At church this morning, there were two things that stood out to me.
1. The pastor was preaching about heaven. He was saying that there will be no physical pain there, and that resonated with a number of people, who had to deal with aches, pains, and illness. The pastor also said that rejection and jealousy will be long forgotten. That resonated with me.
There was a season of my life in which I really longed for heaven. I felt lonely. Jonathan Edwards’ sermon on heaven really ministered to me at that time: Edwards said that, if you find that you have no companions, don’t hate those who reject you, but look forward to heaven, which will be a world of love. That kind of hope got me through bad days. At the church that I attended at that time, a lady liked to sing, “I want to go to heaven and rest, I’m tired of living down here, I’m tired of toils and troubles, I want to go to heaven and rest.”
There is a skeptical part of me: How do I even know that there is a blessed afterlife? Maybe that’s all wishful thinking. I find that, nowadays, I do not think about heaven all that much. But the pastor’s sermon this morning reminded me of a time when I did.

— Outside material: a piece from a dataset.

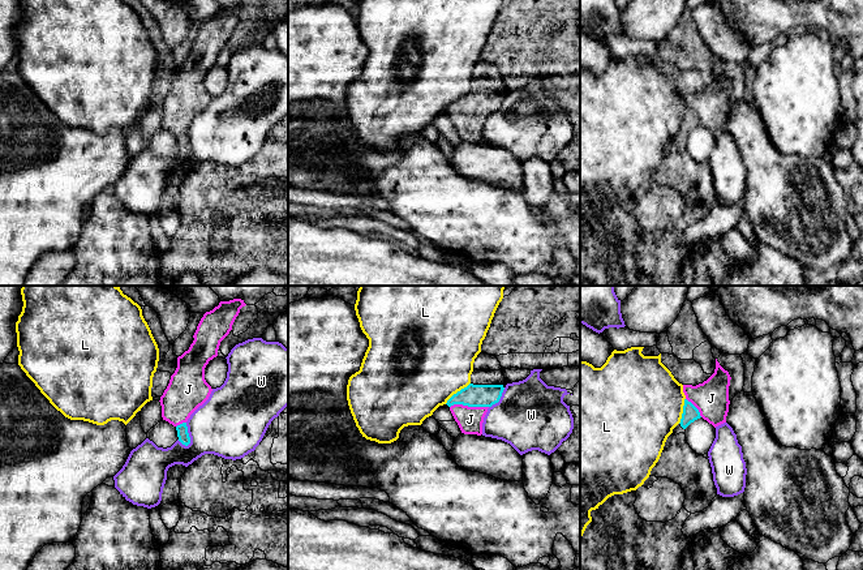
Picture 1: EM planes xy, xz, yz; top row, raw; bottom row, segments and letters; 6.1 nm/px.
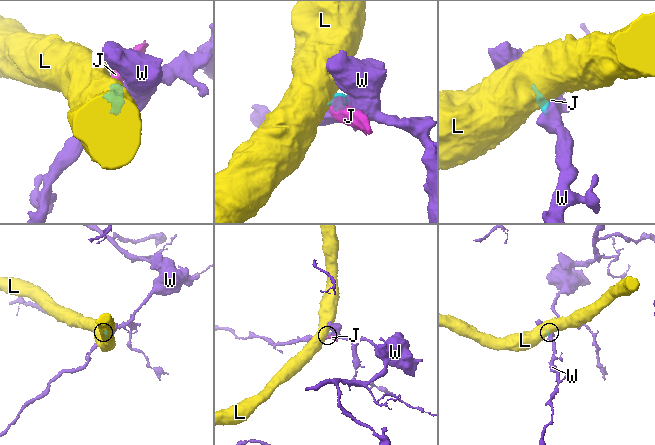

And it reminded me of why so many other people long for it.
2. Someone from the congregation gave a testimony. He was saying that he was on Facebook, and there was a lot of nastiness. He was not too specific about what that nastiness was, but my hunch is that he may have interacted with some atheist trolls. He said that he came to the church and prayed. He concluded that faith is something that is within, and he talked about the clarity and the comfort that his faith has given him.
I would probably agree with some of those atheist trolls on certain issues. Still, in terms of my faith, I have faith on account of the same reasons that the young man gave this morning: it gives me clarity and comfort.